Any image in the records is to be dropped, and everything else duplicated precisely.

________________

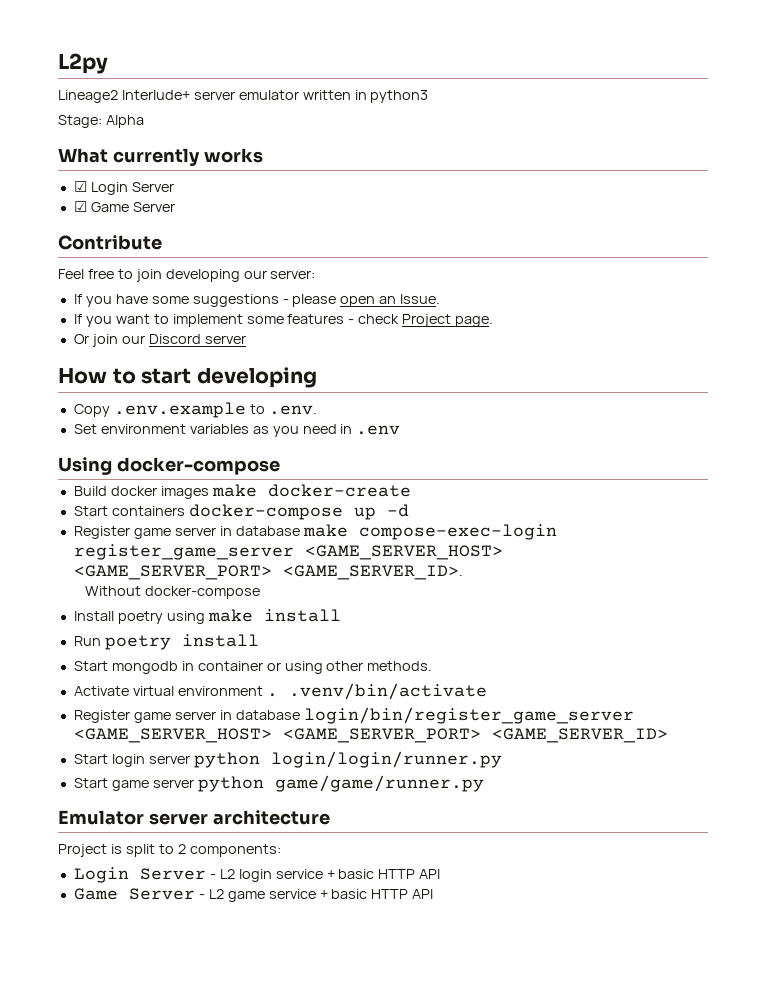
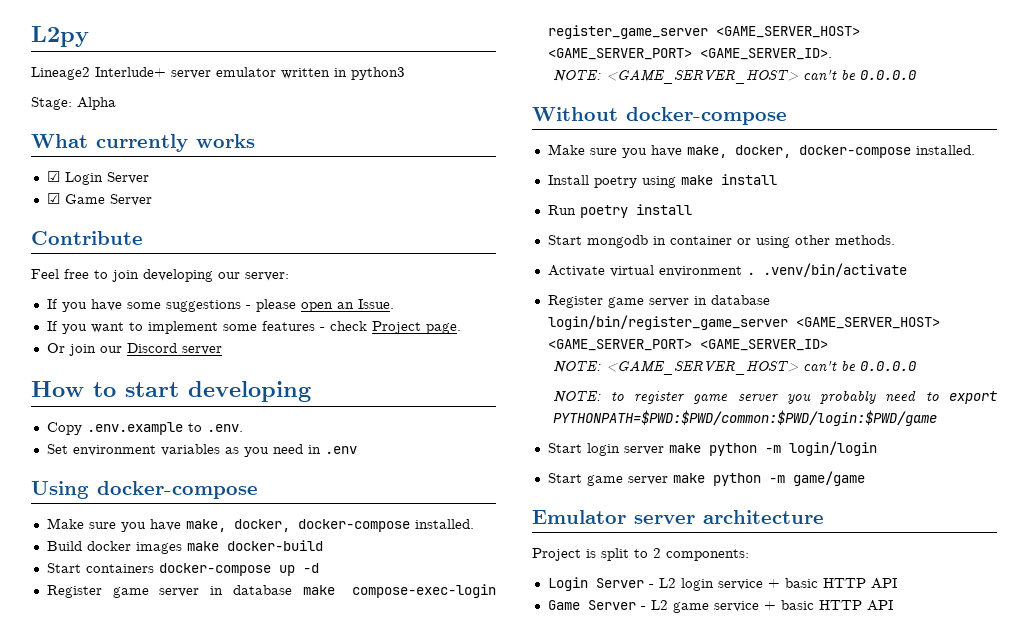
(280, 466) none -> [46,518,474,532] // Make sure you have make, docker, docker-compose installed.
[267,484,411,497] docker-create -> [226,540,323,551] docker-build
[85,586,261,599] Without docker-compose -> [552,69,917,84] [532,107,787,125] [547,144,975,158] NOTE: <GAME_SERVER_HOST> can't be 0.0.0.0 // Without docker-compose // Make sure you have make, docker, docker-compose installed.
(668, 735) none -> [552,360,917,375] [552,390,997,404] [552,410,937,426] // NOTE: <GAME_SERVER_HOST> can't be 0.0.0.0 // NOTE: to register game server you probably need to export PYTHONPATH=$PWD:$PWD/common:$PWD/login:$PWD/game
[193,751,502,768] python login/login/runner.py -> [668,441,877,456] make python -m login/login
[197,775,484,792] python game/game/runner.py -> [672,471,865,486] make python -m game/game

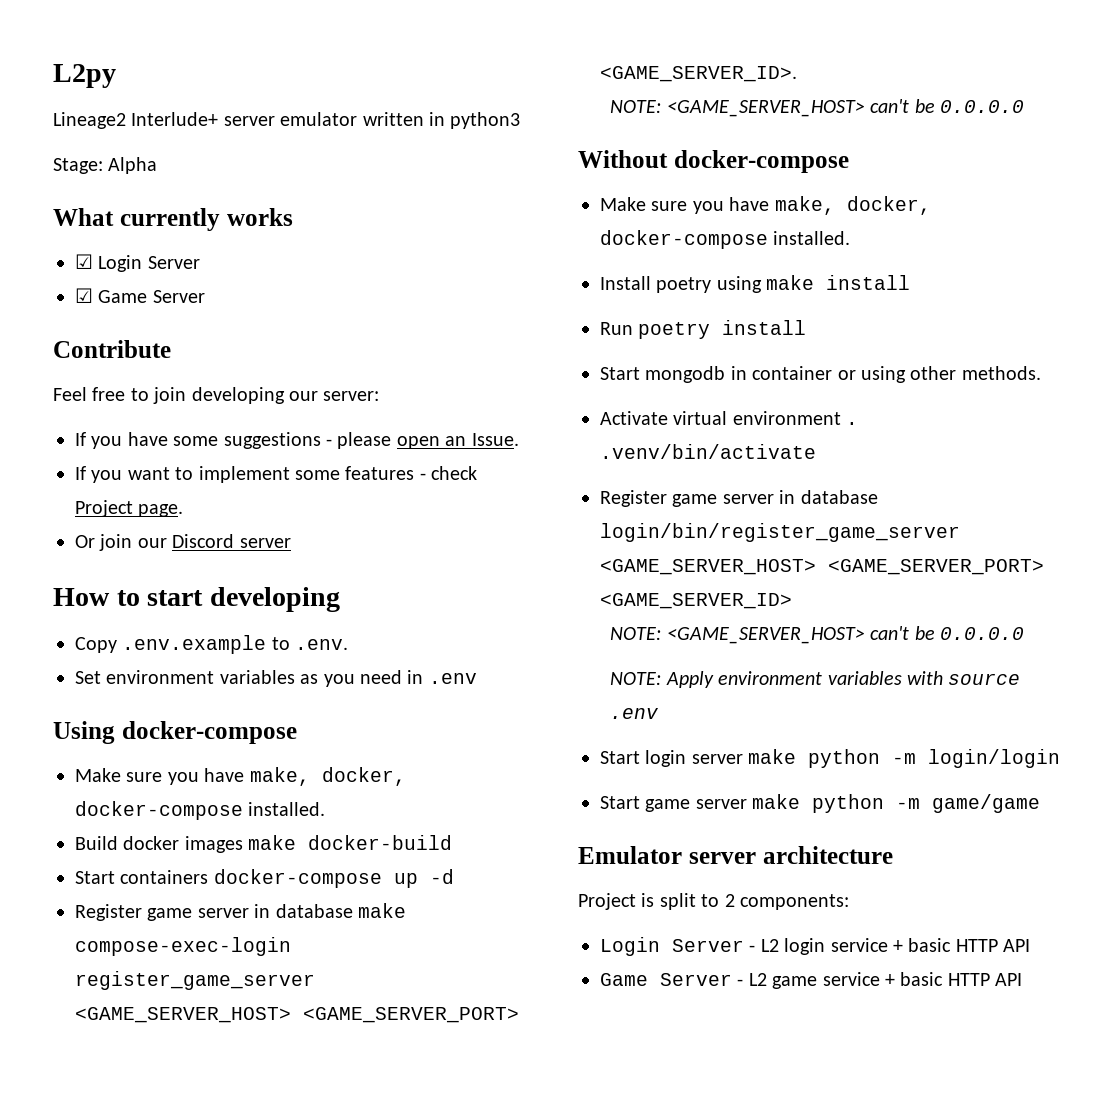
[610,390,997,404] [552,410,937,426] to register game server you probably need to export PYTHONPATH=$PWD:$PWD/common:$PWD/login:$PWD/game -> [665,671,1021,688] [610,708,660,719] Apply environment variables with source .env

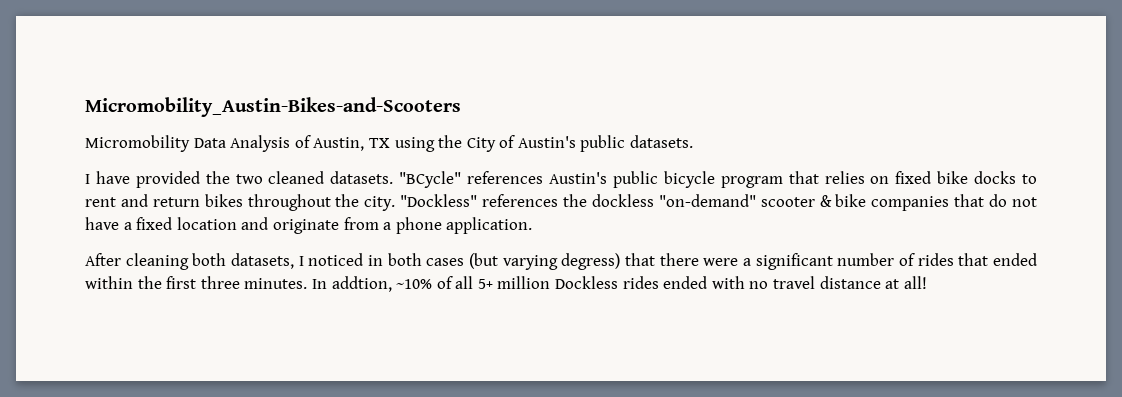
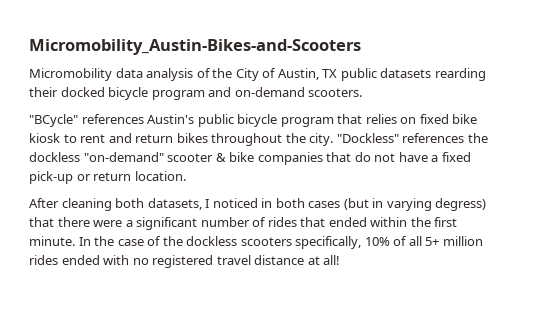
[193,135,694,152] [85,171,394,188] Data Analysis of Austin, TX using the City of Austin's public datasets. // I have provided the two cleaned datasets. -> [115,68,486,81] [29,87,363,100] data analysis of the City of Austin, TX public datasets rearding their docked bicycle program and on-demand scooters. //
[974,171,1017,184] docks -> [29,133,60,143] kiosk
[176,217,533,234] location and originate from a phone application. -> [29,171,186,184] pick-up or return location.
(498, 261) none -> [372,198,384,208] in
[200,276,433,292] three minutes. In addtion, ~10% -> [29,236,390,249] minute. In the case of the dockless scooters specifically, 10%
[555,276,619,289] Dockless -> (483, 241) none
(769, 285) none -> [152,255,214,268] registered

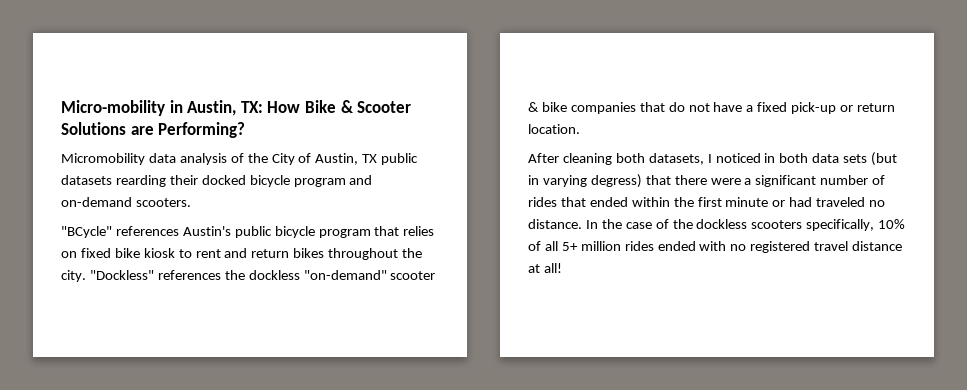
[29,39,361,55] Micromobility_Austin-Bikes-and-Scooters -> [61,100,412,116] [61,122,246,138] Micro-mobility in Austin, TX: How Bike & Scooter Solutions are Performing?
[308,201,341,208] cases -> [812,153,868,163] data sets
[29,236,75,246] minute. -> [725,197,886,207] [528,219,582,229] minute or had traveled no distance.

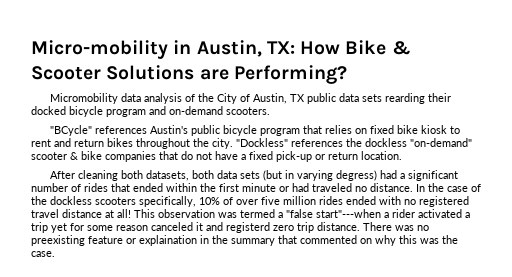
[61,175,112,185] datasets -> [339,93,383,102] data sets
[707,153,776,163] I noticed in -> (190, 175) none
[645,175,741,185] that there were -> [380,170,398,179] had
[544,241,578,251] all 5+ -> [236,196,280,205] over five
(562, 268) none -> [134,209,470,218] [31,222,429,233] [31,235,458,246] [31,251,55,257] This observation was termed a "false start"---when a rider activated a trip yet for some reason canceled it and registerd zero trip distance. There was no preexisting feature or explaination in the summary that commented on why this was the case.

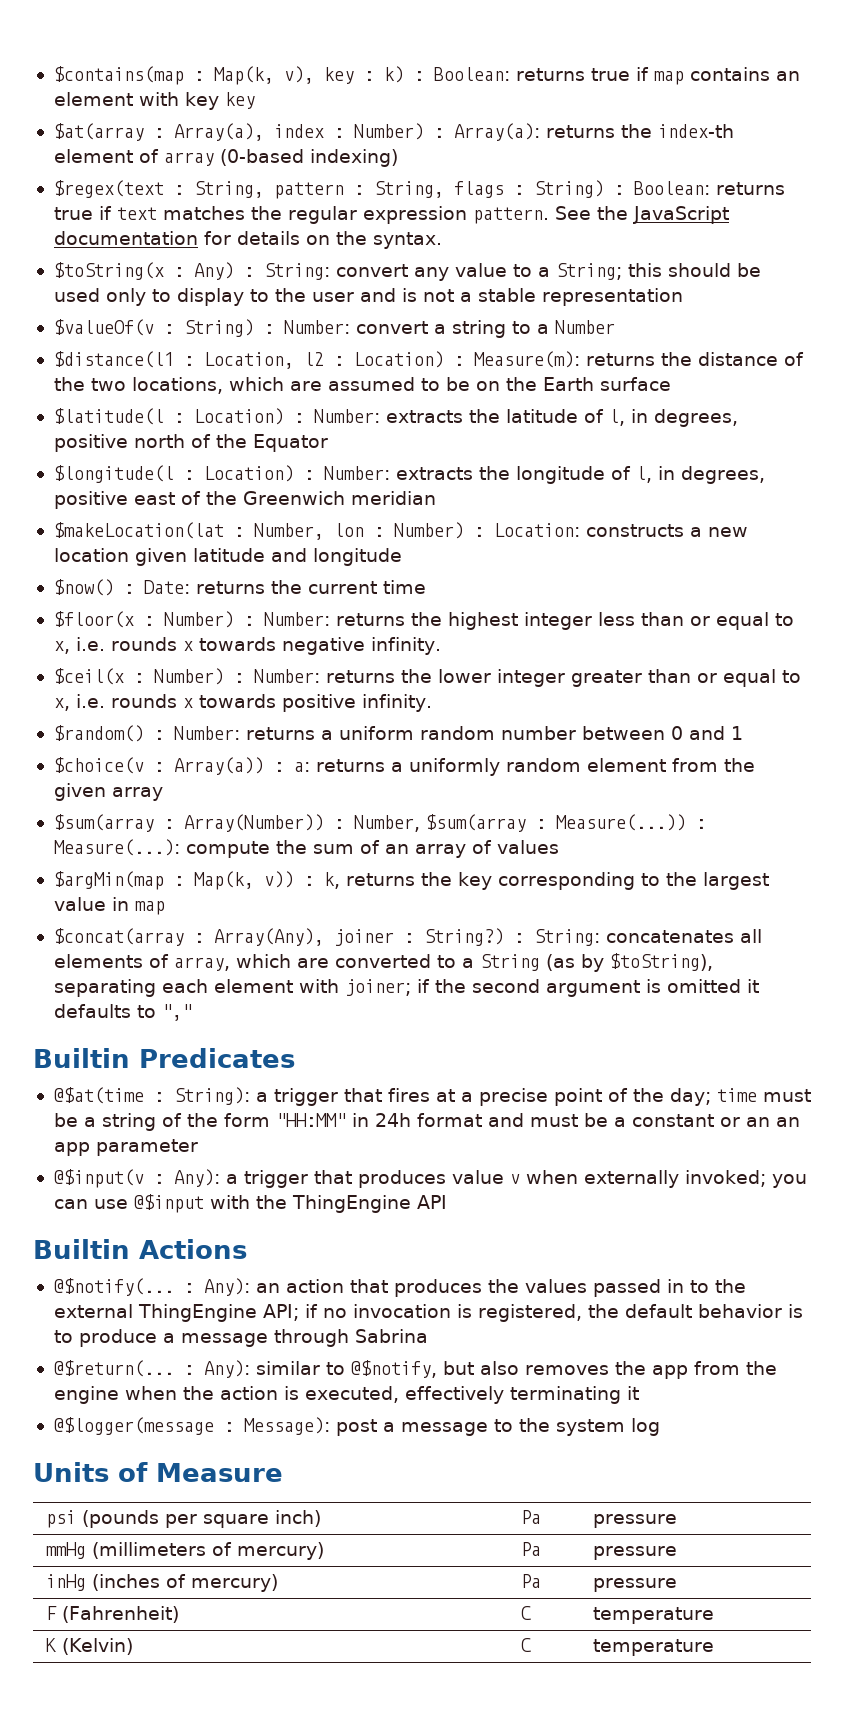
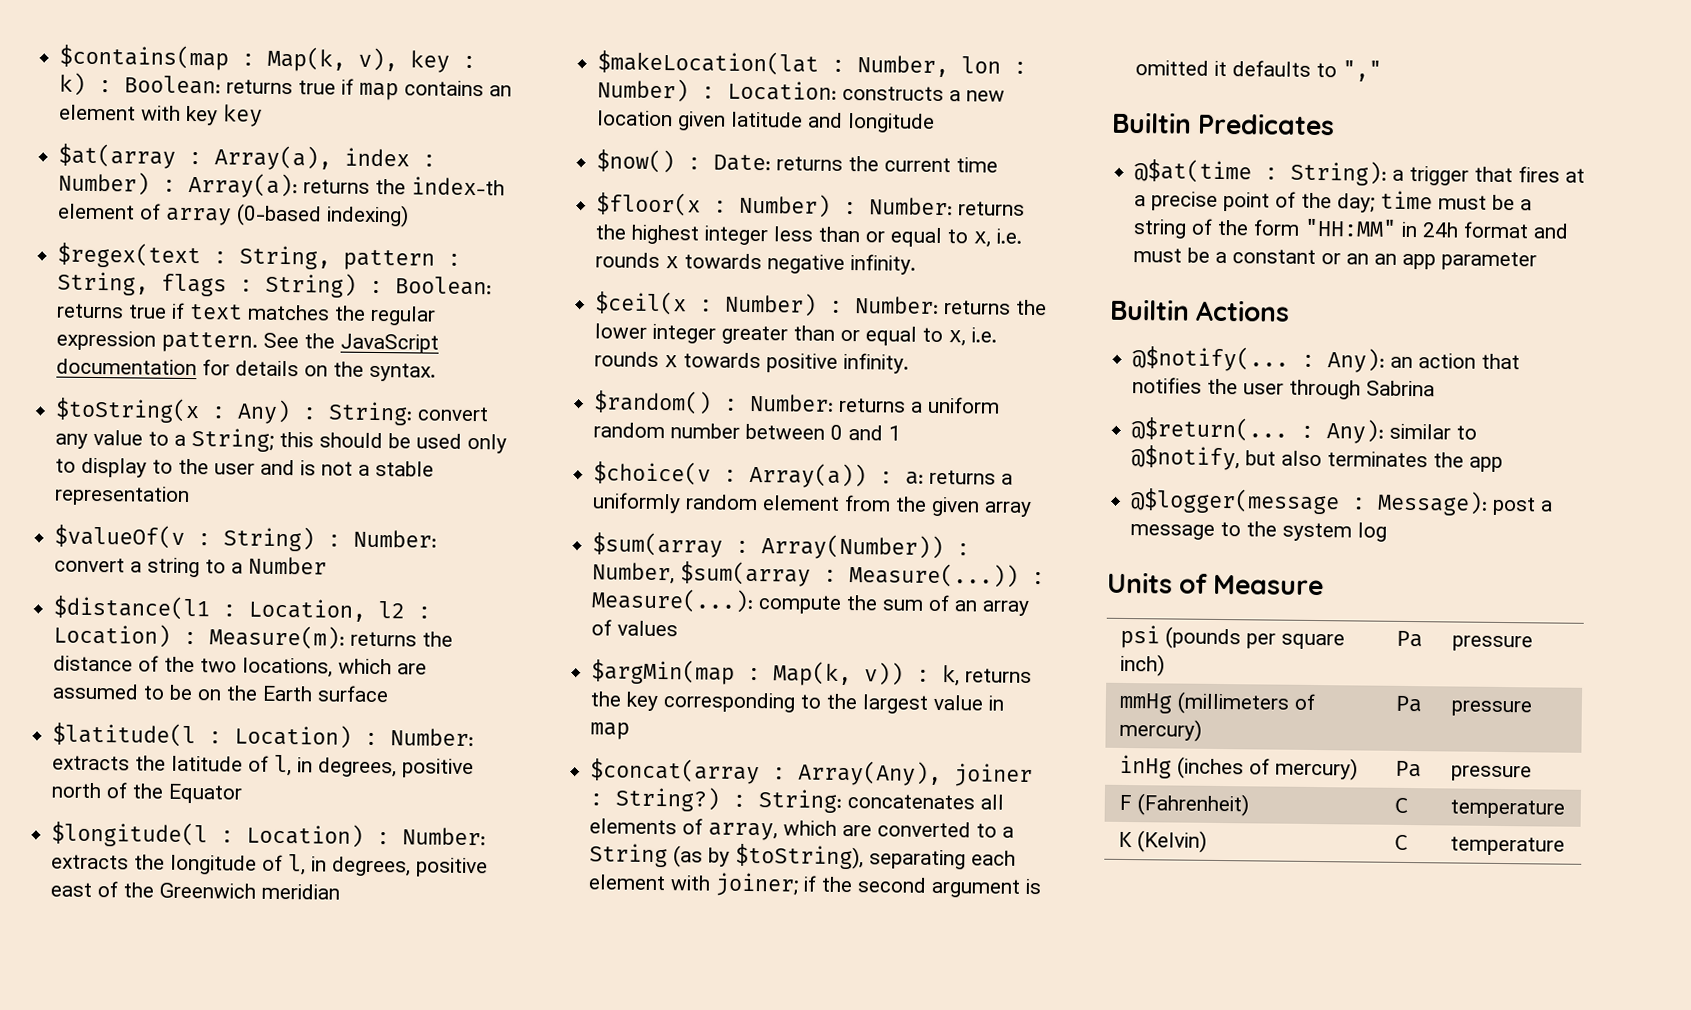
[53,1169,807,1188] [53,1194,447,1213] // @$input(v : Any): a trigger that produces value v when externally invoked; you can use @$input with the ThingEngine API -> (1538, 261) none
[393,1279,746,1297] [53,1304,803,1322] [53,1329,268,1347] produces the values passed in to the external ThingEngine API; if no invocation is registered, the default behavior is to produce a message -> [1132,377,1285,395] notifies the user
[524,1365,609,1375] removes -> [1327,451,1429,468] terminates
[693,1361,777,1375] [53,1386,639,1404] from the engine when the action is executed, effectively terminating it -> (1504, 464) none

________________

Solution to the exercise:
(280, 466) none -> [46,518,474,532] // Make sure you have make, docker, docker-compose installed.
[267,484,411,497] docker-create -> [226,540,323,551] docker-build
[85,586,261,599] Without docker-compose -> [552,69,917,84] [532,107,787,125] [547,144,975,158] NOTE: <GAME_SERVER_HOST> can't be 0.0.0.0 // Without docker-compose // Make sure you have make, docker, docker-compose installed.
(668, 735) none -> [552,360,917,375] [552,390,997,404] [552,410,937,426] // NOTE: <GAME_SERVER_HOST> can't be 0.0.0.0 // NOTE: to register game server you probably need to export PYTHONPATH=$PWD:$PWD/common:$PWD/login:$PWD/game
[193,751,502,768] python login/login/runner.py -> [668,441,877,456] make python -m login/login
[197,775,484,792] python game/game/runner.py -> [672,471,865,486] make python -m game/game

[610,390,997,404] [552,410,937,426] to register game server you probably need to export PYTHONPATH=$PWD:$PWD/common:$PWD/login:$PWD/game -> [665,671,1021,688] [610,708,660,719] Apply environment variables with source .env

[193,135,694,152] [85,171,394,188] Data Analysis of Austin, TX using the City of Austin's public datasets. // I have provided the two cleaned datasets. -> [115,68,486,81] [29,87,363,100] data analysis of the City of Austin, TX public datasets rearding their docked bicycle program and on-demand scooters. //
[974,171,1017,184] docks -> [29,133,60,143] kiosk
[176,217,533,234] location and originate from a phone application. -> [29,171,186,184] pick-up or return location.
(498, 261) none -> [372,198,384,208] in
[200,276,433,292] three minutes. In addtion, ~10% -> [29,236,390,249] minute. In the case of the dockless scooters specifically, 10%
[555,276,619,289] Dockless -> (483, 241) none
(769, 285) none -> [152,255,214,268] registered

[29,39,361,55] Micromobility_Austin-Bikes-and-Scooters -> [61,100,412,116] [61,122,246,138] Micro-mobility in Austin, TX: How Bike & Scooter Solutions are Performing?
[308,201,341,208] cases -> [812,153,868,163] data sets
[29,236,75,246] minute. -> [725,197,886,207] [528,219,582,229] minute or had traveled no distance.

[61,175,112,185] datasets -> [339,93,383,102] data sets
[707,153,776,163] I noticed in -> (190, 175) none
[645,175,741,185] that there were -> [380,170,398,179] had
[544,241,578,251] all 5+ -> [236,196,280,205] over five
(562, 268) none -> [134,209,470,218] [31,222,429,233] [31,235,458,246] [31,251,55,257] This observation was termed a "false start"---when a rider activated a trip yet for some reason canceled it and registerd zero trip distance. There was no preexisting feature or explaination in the summary that commented on why this was the case.

[53,1169,807,1188] [53,1194,447,1213] // @$input(v : Any): a trigger that produces value v when externally invoked; you can use @$input with the ThingEngine API -> (1538, 261) none
[393,1279,746,1297] [53,1304,803,1322] [53,1329,268,1347] produces the values passed in to the external ThingEngine API; if no invocation is registered, the default behavior is to produce a message -> [1132,377,1285,395] notifies the user
[524,1365,609,1375] removes -> [1327,451,1429,468] terminates
[693,1361,777,1375] [53,1386,639,1404] from the engine when the action is executed, effectively terminating it -> (1504, 464) none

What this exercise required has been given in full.